▸ **Written request**: Please print all of the records below line for line, leaving every character unchanged.
* begin *
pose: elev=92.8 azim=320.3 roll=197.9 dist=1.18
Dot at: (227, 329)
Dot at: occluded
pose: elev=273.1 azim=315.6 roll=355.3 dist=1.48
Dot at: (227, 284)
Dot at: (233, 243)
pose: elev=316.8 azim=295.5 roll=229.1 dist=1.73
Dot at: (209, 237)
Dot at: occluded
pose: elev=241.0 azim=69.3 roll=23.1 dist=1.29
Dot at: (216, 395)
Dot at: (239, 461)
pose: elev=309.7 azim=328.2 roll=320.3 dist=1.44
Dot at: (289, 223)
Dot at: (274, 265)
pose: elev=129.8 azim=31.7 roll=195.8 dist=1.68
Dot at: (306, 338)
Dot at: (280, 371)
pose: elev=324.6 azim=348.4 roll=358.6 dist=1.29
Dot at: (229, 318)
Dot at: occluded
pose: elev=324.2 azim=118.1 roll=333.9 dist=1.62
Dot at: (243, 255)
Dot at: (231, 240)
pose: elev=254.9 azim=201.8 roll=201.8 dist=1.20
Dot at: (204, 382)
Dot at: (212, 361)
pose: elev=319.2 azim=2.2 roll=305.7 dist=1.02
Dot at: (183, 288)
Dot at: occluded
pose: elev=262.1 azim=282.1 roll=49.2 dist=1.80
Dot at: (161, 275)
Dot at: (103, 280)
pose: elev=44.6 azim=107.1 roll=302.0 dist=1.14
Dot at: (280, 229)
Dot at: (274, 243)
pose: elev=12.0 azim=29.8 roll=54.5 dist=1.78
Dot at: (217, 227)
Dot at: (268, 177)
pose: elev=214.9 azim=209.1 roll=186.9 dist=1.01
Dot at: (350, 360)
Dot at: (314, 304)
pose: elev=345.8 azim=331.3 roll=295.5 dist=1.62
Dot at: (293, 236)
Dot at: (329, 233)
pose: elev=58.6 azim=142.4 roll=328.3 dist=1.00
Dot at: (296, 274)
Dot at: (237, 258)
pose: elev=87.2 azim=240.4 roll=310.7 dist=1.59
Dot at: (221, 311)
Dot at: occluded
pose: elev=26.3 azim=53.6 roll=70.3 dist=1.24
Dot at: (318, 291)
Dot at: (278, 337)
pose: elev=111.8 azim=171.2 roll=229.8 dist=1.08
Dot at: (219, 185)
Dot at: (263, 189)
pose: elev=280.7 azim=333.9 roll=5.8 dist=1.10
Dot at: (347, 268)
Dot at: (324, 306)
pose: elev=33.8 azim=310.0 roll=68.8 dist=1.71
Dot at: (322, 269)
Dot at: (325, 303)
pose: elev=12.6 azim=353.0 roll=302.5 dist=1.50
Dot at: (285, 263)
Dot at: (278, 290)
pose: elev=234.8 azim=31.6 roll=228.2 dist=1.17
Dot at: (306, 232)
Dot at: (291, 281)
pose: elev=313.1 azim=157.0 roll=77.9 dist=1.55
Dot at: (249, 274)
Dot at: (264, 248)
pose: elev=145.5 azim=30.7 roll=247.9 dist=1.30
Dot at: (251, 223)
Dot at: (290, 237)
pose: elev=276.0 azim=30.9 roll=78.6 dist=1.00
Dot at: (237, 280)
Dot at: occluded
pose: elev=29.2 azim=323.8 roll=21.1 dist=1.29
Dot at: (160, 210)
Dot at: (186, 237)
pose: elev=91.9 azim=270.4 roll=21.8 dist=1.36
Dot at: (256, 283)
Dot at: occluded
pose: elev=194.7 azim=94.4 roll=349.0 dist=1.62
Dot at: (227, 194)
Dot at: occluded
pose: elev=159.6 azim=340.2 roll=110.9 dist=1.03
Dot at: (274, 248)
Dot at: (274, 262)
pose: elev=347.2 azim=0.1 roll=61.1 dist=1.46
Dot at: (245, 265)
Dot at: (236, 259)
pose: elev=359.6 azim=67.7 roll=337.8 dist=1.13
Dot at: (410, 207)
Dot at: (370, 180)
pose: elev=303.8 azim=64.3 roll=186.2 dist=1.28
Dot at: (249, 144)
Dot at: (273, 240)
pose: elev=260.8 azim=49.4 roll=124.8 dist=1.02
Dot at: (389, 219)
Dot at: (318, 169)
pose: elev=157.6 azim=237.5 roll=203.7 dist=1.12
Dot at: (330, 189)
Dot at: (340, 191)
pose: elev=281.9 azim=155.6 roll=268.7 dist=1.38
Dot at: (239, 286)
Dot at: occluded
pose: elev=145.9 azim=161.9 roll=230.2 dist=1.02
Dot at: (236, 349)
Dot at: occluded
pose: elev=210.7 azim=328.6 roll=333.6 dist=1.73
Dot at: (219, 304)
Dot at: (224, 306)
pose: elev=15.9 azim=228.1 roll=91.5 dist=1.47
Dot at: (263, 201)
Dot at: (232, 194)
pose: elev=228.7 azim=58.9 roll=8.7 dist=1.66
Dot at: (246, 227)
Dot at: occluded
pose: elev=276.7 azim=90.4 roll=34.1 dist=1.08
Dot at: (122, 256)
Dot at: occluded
* end *
▸ **Exercise output**:
pose: elev=92.8 azim=320.3 roll=197.9 dist=1.18
Dot at: (227, 329)
Dot at: occluded
pose: elev=273.1 azim=315.6 roll=355.3 dist=1.48
Dot at: (227, 284)
Dot at: (233, 243)
pose: elev=316.8 azim=295.5 roll=229.1 dist=1.73
Dot at: (209, 237)
Dot at: occluded
pose: elev=241.0 azim=69.3 roll=23.1 dist=1.29
Dot at: (216, 395)
Dot at: (239, 461)
pose: elev=309.7 azim=328.2 roll=320.3 dist=1.44
Dot at: (289, 223)
Dot at: (274, 265)
pose: elev=129.8 azim=31.7 roll=195.8 dist=1.68
Dot at: (306, 338)
Dot at: (280, 371)
pose: elev=324.6 azim=348.4 roll=358.6 dist=1.29
Dot at: (229, 318)
Dot at: occluded
pose: elev=324.2 azim=118.1 roll=333.9 dist=1.62
Dot at: (243, 255)
Dot at: (231, 240)
pose: elev=254.9 azim=201.8 roll=201.8 dist=1.20
Dot at: (204, 382)
Dot at: (212, 361)
pose: elev=319.2 azim=2.2 roll=305.7 dist=1.02
Dot at: (183, 288)
Dot at: occluded
pose: elev=262.1 azim=282.1 roll=49.2 dist=1.80
Dot at: (161, 275)
Dot at: (103, 280)
pose: elev=44.6 azim=107.1 roll=302.0 dist=1.14
Dot at: (280, 229)
Dot at: (274, 243)
pose: elev=12.0 azim=29.8 roll=54.5 dist=1.78
Dot at: (217, 227)
Dot at: (268, 177)
pose: elev=214.9 azim=209.1 roll=186.9 dist=1.01
Dot at: (350, 360)
Dot at: (314, 304)
pose: elev=345.8 azim=331.3 roll=295.5 dist=1.62
Dot at: (293, 236)
Dot at: (329, 233)
pose: elev=58.6 azim=142.4 roll=328.3 dist=1.00
Dot at: (296, 274)
Dot at: (237, 258)
pose: elev=87.2 azim=240.4 roll=310.7 dist=1.59
Dot at: (221, 311)
Dot at: occluded
pose: elev=26.3 azim=53.6 roll=70.3 dist=1.24
Dot at: (318, 291)
Dot at: (278, 337)
pose: elev=111.8 azim=171.2 roll=229.8 dist=1.08
Dot at: (219, 185)
Dot at: (263, 189)
pose: elev=280.7 azim=333.9 roll=5.8 dist=1.10
Dot at: (347, 268)
Dot at: (324, 306)
pose: elev=33.8 azim=310.0 roll=68.8 dist=1.71
Dot at: (322, 269)
Dot at: (325, 303)
pose: elev=12.6 azim=353.0 roll=302.5 dist=1.50
Dot at: (285, 263)
Dot at: (278, 290)
pose: elev=234.8 azim=31.6 roll=228.2 dist=1.17
Dot at: (306, 232)
Dot at: (291, 281)
pose: elev=313.1 azim=157.0 roll=77.9 dist=1.55
Dot at: (249, 274)
Dot at: (264, 248)
pose: elev=145.5 azim=30.7 roll=247.9 dist=1.30
Dot at: (251, 223)
Dot at: (290, 237)
pose: elev=276.0 azim=30.9 roll=78.6 dist=1.00
Dot at: (237, 280)
Dot at: occluded
pose: elev=29.2 azim=323.8 roll=21.1 dist=1.29
Dot at: (160, 210)
Dot at: (186, 237)
pose: elev=91.9 azim=270.4 roll=21.8 dist=1.36
Dot at: (256, 283)
Dot at: occluded
pose: elev=194.7 azim=94.4 roll=349.0 dist=1.62
Dot at: (227, 194)
Dot at: occluded
pose: elev=159.6 azim=340.2 roll=110.9 dist=1.03
Dot at: (274, 248)
Dot at: (274, 262)
pose: elev=347.2 azim=0.1 roll=61.1 dist=1.46
Dot at: (245, 265)
Dot at: (236, 259)
pose: elev=359.6 azim=67.7 roll=337.8 dist=1.13
Dot at: (410, 207)
Dot at: (370, 180)
pose: elev=303.8 azim=64.3 roll=186.2 dist=1.28
Dot at: (249, 144)
Dot at: (273, 240)
pose: elev=260.8 azim=49.4 roll=124.8 dist=1.02
Dot at: (389, 219)
Dot at: (318, 169)
pose: elev=157.6 azim=237.5 roll=203.7 dist=1.12
Dot at: (330, 189)
Dot at: (340, 191)
pose: elev=281.9 azim=155.6 roll=268.7 dist=1.38
Dot at: (239, 286)
Dot at: occluded
pose: elev=145.9 azim=161.9 roll=230.2 dist=1.02
Dot at: (236, 349)
Dot at: occluded
pose: elev=210.7 azim=328.6 roll=333.6 dist=1.73
Dot at: (219, 304)
Dot at: (224, 306)
pose: elev=15.9 azim=228.1 roll=91.5 dist=1.47
Dot at: (263, 201)
Dot at: (232, 194)
pose: elev=228.7 azim=58.9 roll=8.7 dist=1.66
Dot at: (246, 227)
Dot at: occluded
pose: elev=276.7 azim=90.4 roll=34.1 dist=1.08
Dot at: (122, 256)
Dot at: occluded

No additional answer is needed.